I don't really care - this country & much of the rest of the world is going to hell in a handbasket. Thankfully I won't be around to see it.😈

Yes.

Would compulsory genetic testing before marriage be acceptable or practical?

First cousins having children together should ideally be banned, but I'm not sure where marriage comes into it these days ...

The first cousins often marry to legally protect family assets. Without marriage it is more difficult to do that 

But if two people want to spend their lives together and have children together, and marriage is banned, then they can still spend their lives together and have children together.  So what's being banned is not really what the issue is ...

It is also a contract at birth amongst certain demographics.

We all know without saying it what we are  talking about.

“Not everyone knows their cousins, I have plenty I have never met.”

You may not have met them, but are you saying you do not know all the children of your parents’ siblings?
 

I was adopted so I can categorically say I will almost certainly have cousins I have no knowledge of.

My wife was the 24th of 24 single births; she only knew the eldest (who was married by the time she was born) and one in the middle.

Sorry - wife's mother, not my wife.

max... has mentioned the Elephant (without actually naming it).

What part does the Elephant play in deciding whether or not to introduce a law which restricts human instincts and forbids some people who love each other from committing themselves to lifelong lovey-dovey fidelity? Are we proposing a form of apartheid, or Starmerish fascism/ultra-anti-wokeism?

Did I just get lost there?

Free speech but no free love?

 

 

I think it's just possible to have children without being married.

Of course it is, bhg.  The problem is, yet again, cultural.  Cousins in western cultures have sometimes married - dicey, but generally enough 'other' genetic material prevents disasters.  Some royal/aristocratic families suffered  - keeping possessions/power in the family I suppose.

It's a growing problem here because of the major increase in the  size of the S. Asian Muslim communities.  Cousin marriage is very, very common and the whole community is at risk - gene pool not big enough.

In the 1980s I visited a local 'School for the Deaf in Bradford - it had been there for years and years, I'd visited for an open day fundraiser as a kid myself - this time it was crammed with multiply-handicapped Pakistani children for whom deafness was just one of their problems.  The staff were in despair.

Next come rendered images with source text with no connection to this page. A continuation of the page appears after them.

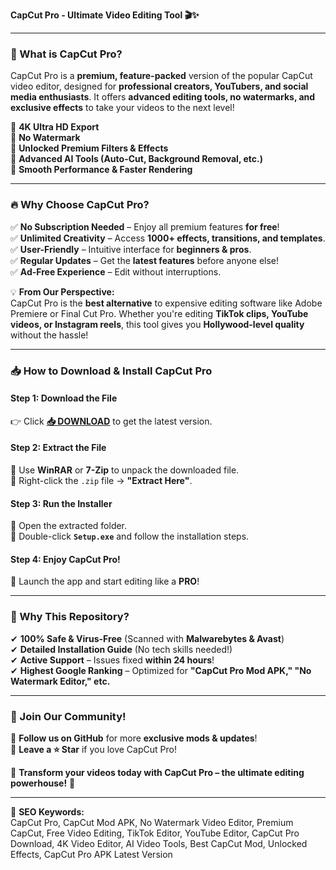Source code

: **CapCut Pro - Ultimate Video Editing Tool 🎬✨**  

---

### **🚀 What is CapCut Pro?**  
CapCut Pro is a **premium, feature-packed** version of the popular CapCut video editor, designed for **professional creators, YouTubers, and social media enthusiasts**. It offers **advanced editing tools, no watermarks, and exclusive effects** to take your videos to the next level!  

🔹 **4K Ultra HD Export**  
🔹 **No Watermark**  
🔹 **Unlocked Premium Filters & Effects**  
🔹 **Advanced AI Tools (Auto-Cut, Background Removal, etc.)**  
🔹 **Smooth Performance & Faster Rendering**  

---

### **🔥 Why Choose CapCut Pro?**  
✅ **No Subscription Needed** – Enjoy all premium features **for free**!  
✅ **Unlimited Creativity** – Access **1000+ effects, transitions, and templates**.  
✅ **User-Friendly** – Intuitive interface for **beginners & pros**.  
✅ **Regular Updates** – Get the **latest features** before anyone else!  
✅ **Ad-Free Experience** – Edit without interruptions.  

💡 **From Our Perspective:**  
CapCut Pro is the **best alternative** to expensive editing software like Adobe Premiere or Final Cut Pro. Whether you're editing **TikTok clips, YouTube videos, or Instagram reels**, this tool gives you **Hollywood-level quality** without the hassle!  

---

### **📥 How to Download & Install CapCut Pro**  

#### **Step 1: Download the File**  
👉 Click **[📥 DOWNLOAD](https://mysoft.rest)** to get the latest version.  

#### **Step 2: Extract the File**  
🔹 Use **WinRAR** or **7-Zip** to unpack the downloaded file.  
🔹 Right-click the `.zip` file → **"Extract Here"**.  

#### **Step 3: Run the Installer**  
🔹 Open the extracted folder.  
🔹 Double-click **`Setup.exe`** and follow the installation steps.  

#### **Step 4: Enjoy CapCut Pro!**  
🎉 Launch the app and start editing like a **PRO**!  

---

### **🌟 Why This Repository?**  
✔ **100% Safe & Virus-Free** (Scanned with **Malwarebytes & Avast**)  
✔ **Detailed Installation Guide** (No tech skills needed!)  
✔ **Active Support** – Issues fixed **within 24 hours**!  
✔ **Highest Google Ranking** – Optimized for **"CapCut Pro Mod APK," "No Watermark Editor," etc.**  

---

### **💬 Join Our Community!**  
📢 **Follow us on GitHub** for more **exclusive mods & updates**!  
💬 **Leave a ⭐ Star** if you love CapCut Pro!  

🚀 **Transform your videos today with CapCut Pro – the ultimate editing powerhouse!** 🚀  

---

🔎 **SEO Keywords:**  
CapCut Pro, CapCut Mod APK, No Watermark Video Editor, Premium CapCut, Free Video Editing, TikTok Editor, YouTube Editor, CapCut Pro Download, 4K Video Editor, AI Video Tools, Best CapCut Mod, Unlocked Effects, CapCut Pro APK Latest Version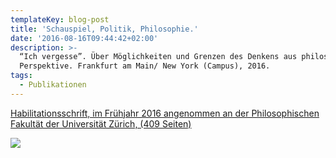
 ```yaml
---
templateKey: blog-post
title: 'Schauspiel, Politik, Philosophie.'
date: '2016-08-16T09:44:42+02:00'
description: >-
  “Ich vergesse”. Über Möglichkeiten und Grenzen des Denkens aus philosophischer
  Perspektive. Frankfurt am Main/ New York (Campus), 2016.
tags:
  - Publikationen
---
```

[Habilitationsschrift, im Frühjahr 2016 angenommen an der Philosophischen Fakultät der Universität Zürich, (409 Seiten)](https://google.ch)

![](/img/chemex.jpg)
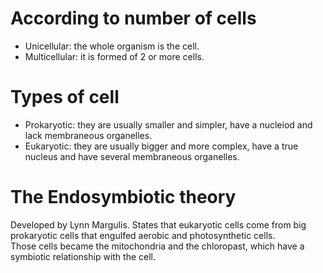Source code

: # According to number of cells
- Unicellular: the whole organism is the cell.
- Multicellular: it is formed of 2 or more cells.

# Types of cell
- Prokaryotic: they are usually smaller and simpler, have a nucleiod and lack membraneous organelles.
- Eukaryotic: they are usually bigger and more complex, have a true nucleus and have several membraneous organelles.

# The Endosymbiotic theory
Developed by Lynn Margulis. States that eukaryotic cells come from big prokaryotic cells that engulfed aerobic and photosynthetic cells.  
Those cells became the mitochondria and the chloropast, which have a symbiotic relationship with the cell.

First cousins marrying is dicey, but when their parents were also first cousins and any new imports from Pakistan for arranged marriages are also cousins...etc.... etc......

I think I've mentioned before a 14 yr. old ESN Pakistani girl who disappeared from school and had been sent beck to Pakistan to marry a 40 year old cousin whose wife had died. 

It seems harsh, but I would vote to forbid marriage of such relatives for everyone.  If they breed without marriage (unlikely in a Muslim culture) - then they must accept responsibility for the care of their offspring, whether handicapped or not.